Quartier Libre : Pourquoi la ville de Montréal a-t-elle été choisie pour l’implantation d’un laboratoire dans le cadre du projet Manhattan ?

Michel Fortmann : Le laboratoire de Montréal a été créé en 1942, d’une initiative britannique, pour accueillir certains des physiciens qui avaient participé aux recherches entreprises en Grande-Bretagne sur la fission nucléaire. Environ 300 chercheurs y ont travaillé, notamment plusieurs scientifiques de haut niveau qui avaient fui l’Europe nazie. Mais les recherches effectuées à Montréal de 1942 à 1945 n’ont eu qu’un lien ténu avec la fabrication de l’arme nucléaire elle-même.

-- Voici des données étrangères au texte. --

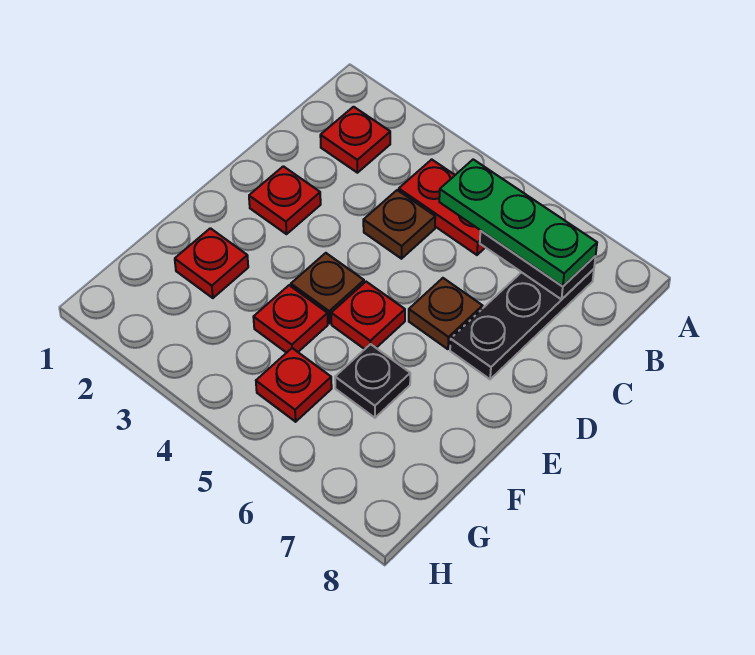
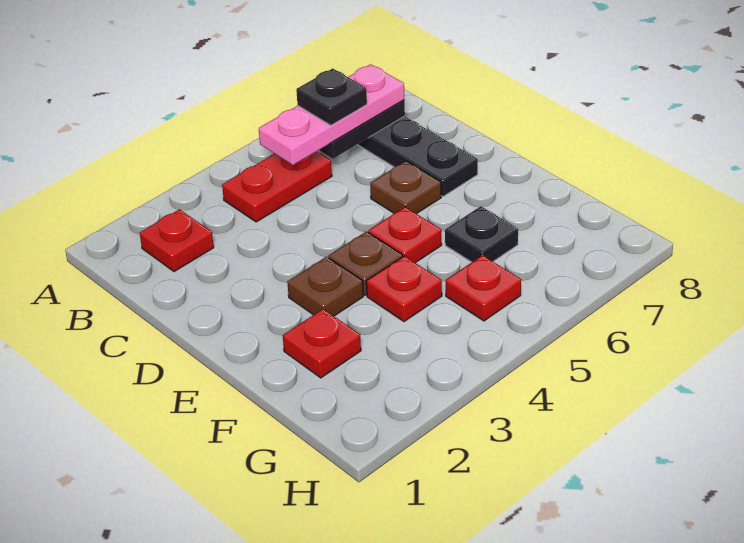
green 1x3 plate [439,159,597,286] -> pink 1x3 plate [259,64,404,165]
none -> black 1x1 plate [296,68,367,125]
brown 1x1 plate [363,190,435,259] -> brown 1x1 plate moved to [287,257,363,316]
red 1x1 plate [249,166,321,234] -> none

Pour l’essentiel, la production des matières fissiles et la mise au point des premières armes nucléaires s’est faite aux États-Unis, dans les installations d’Oak Ridge au Tennessee, à Stanford dans l’État de Washington et à Los Alamos au Nouveau-Mexique.

L’équipe de chercheurs montréalais a été tenue à l’écart du projet Manhattan, ce qui s’explique en particulier par la méfiance politique des Américains à l’égard des chercheurs étrangers, notamment français, dont on soupçonnait des affinités avec le communisme. Le laboratoire de Montréal permettait donc aux autorités américaines de garder leurs distances par rapport à des personnes jugées politiquement suspectes, tout en profitant marginalement de leurs travaux.

Q.L. : Qui étaient les chercheurs du laboratoire de Montréal et avaient-ils conscience qu’ils allaient contribuer à l’élaboration d’une bombe nucléaire ?

M.F. : Plusieurs des principaux chercheurs de l’équipe avaient quitté l’Europe nazie. On peut mentionner des Français, tels que Hans von Halban, Pierre Auger et Bertrand Goldschmidt. Ce dernier deviendra par la suite l’un des pères du programme nucléaire français. Des scientifiques de ce niveau connaissaient probablement la nature du projet auquel ils participaient, mais ils n’en savaient certainement pas autant que les chercheurs de Los Alamos, qui se trouvaient au cœur du programme Manhattan.

Q.L. : L’UdeM n’avait donc pas connaissance de l’objectif des recherches menées dans ces locaux ?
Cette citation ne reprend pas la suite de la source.